家具カテゴリーでもミニマリストに向けたホームブランド「メイド・バイ・デザイン(Made by Design)」やエスニック・ヒュージョン系ホームPB「オパールハウス(Opalhouse)」、1950年代~1960年代にインスパイアされたホームファーニッシングPB「プロジェクト62(Project 62)」など、PBは5年前の43種類から現在は49種類に増えている。

ローンチから1年で10億ドルビジネスに成長したアスレジェー・ブランドの「オール・イン・モーション(All in Motion)」や2009年ローンチの「アップ&アップ(Up&Up)」は30億ドル近くにもなり、現在のPB売上は3,000億ドル以上だ。

直近では今年3月、ジェームズ・ビアード賞を受賞したシェフ兼レストラン経営者のアン・キム氏とコラボした「グッド&ギャザー・コラボ(Good & Gather Collabs)」を発表している。

チェーンストア最大手ウォルマートも昨年5月、、若い世代に向けた新食品プライベートブランド(PB)「ベターグッズ(bettergoods)」を発表している。

これは約30年前に発売された食品PB「グレートバリュー(Great Value)」以来の大規模ローンチとなっている。

スーパーマーケット最大手のクローガーにも「クローガー(Kroger)」や「プライベートセレクション(Private Selection)」「シンプルツルース(Simple Truth)」等があるが、新アイテム開発に忙しい。

例えばプライベートセレクションのブランドで6種類のサラダキットを発売し、クローガー・ブランドでは一般的なトルティーヤ・チップスよりも厚くて歯ごたえのあるケトルスタイル(釜揚げ)トルティーヤ・チップすを発表している。

またインスタントティーとして、ブラックとチャイにキノコを組み込んだ「シンプル・ツルース・オーガニック・インスタント・マッシュルームティー(Organic Instant Mushroom Tea)」を発表しているのだ。

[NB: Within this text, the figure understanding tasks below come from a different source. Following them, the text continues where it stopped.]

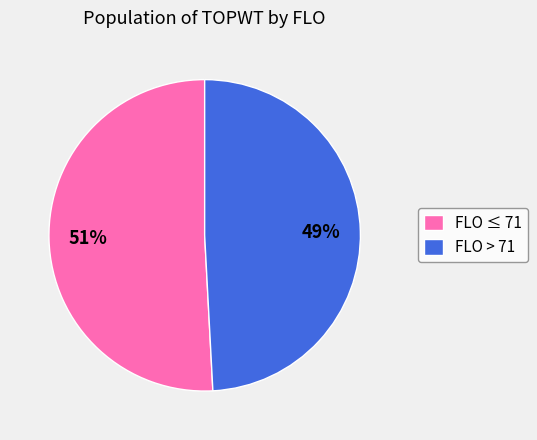

Count the number of slices in the pie.

2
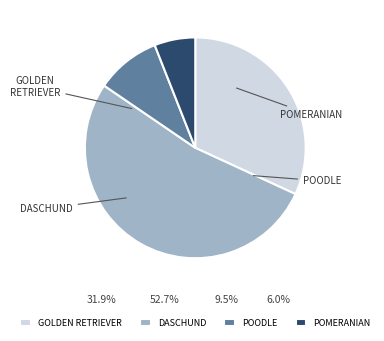

Count the number of slices in the pie.

4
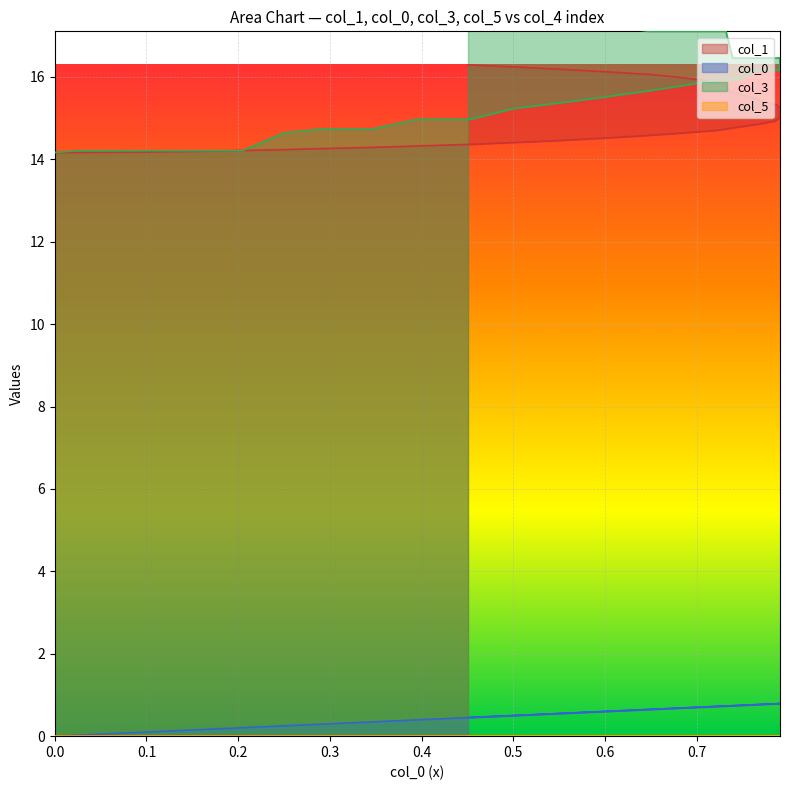

How many lines are shown in the chart?

3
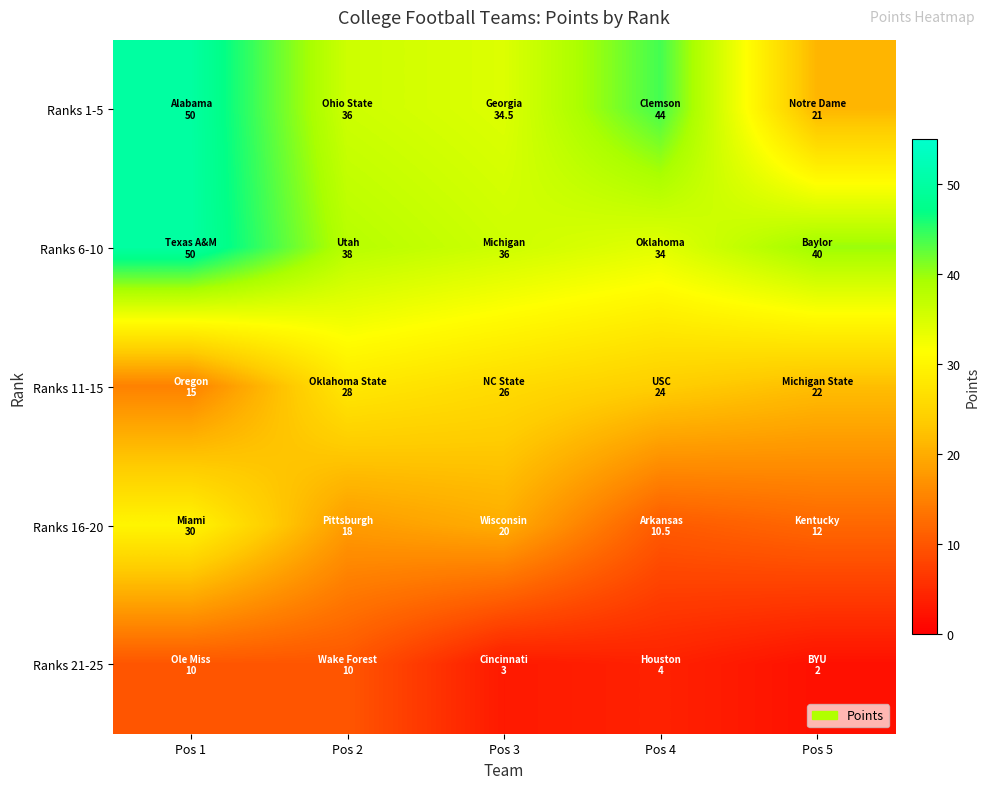

What is the spread (max minus min) of values at Pos 3?

33.0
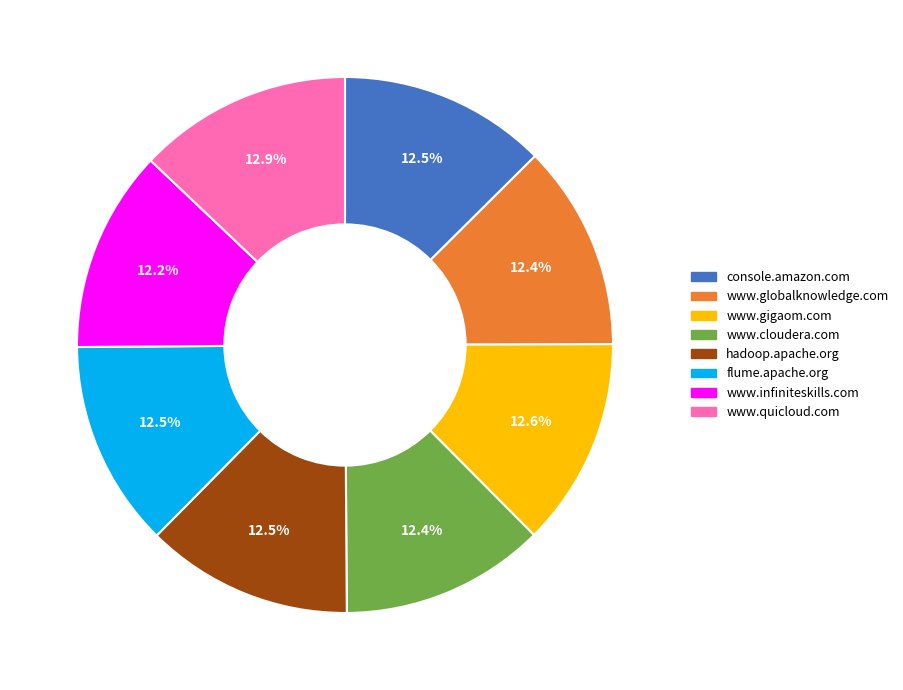

To the nearest percent, what portion does www.gigaom.com represent?

13%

しかしプライベートブランドで最も成功した事例はコストコのPB「カークランド・シグナチャー(Kirkland Signature)」に異論はないはずだ。

1995年にローンチして以来、今やコストコ売上2,545億ドルの約3分の1を占めるに至っている。

860億ドルとなったカークランドはプロクター・アンド・ギャンブルやクラフト・ハインツを上回っているのだ。

カークランドが成功事例とするのは売上規模だけではない。コストコの「限定SKU環境(Limited SKU Environment)」戦略でタイド洗剤やジップロックバッグなどの大手ブランド企業と、より良い価格や製品属性を交渉するツールになっているのだ。

コストコの扱い品目数は約4,000となり、1カテゴリー商品でも2~3社に限定される。カークランドを一つにすると競合商品は一つに絞られる。

したがってサプライヤーに対して、価格や品質面で圧力を掛けることが可能というわけだ。

例えばカークランドの前に紙おむつはハギーズとパンパースだった。カークランドのおむつを導入したことでキンバリー・クラークのハギーズだけとなった。

最近ではカークランド紙おむつを製造していたキンバリー・クラークからキューティーズの製造元(ファースト・クォリティ)に変更した。

低価格に加えてカークランド紙おむつの高品質を維持するためと言われている。

関税による物価上昇となれば大手チェーンストアはさらにプライベートブランド戦略についての比重を大きくすることになるのだ。

トップ画像:コストコのカークランド・シグネチャー。売上の3分の1を占めており、「限定SKU環境(Limited SKU Environment)」戦略により大手サプライヤーとの交渉を進めやすくしている。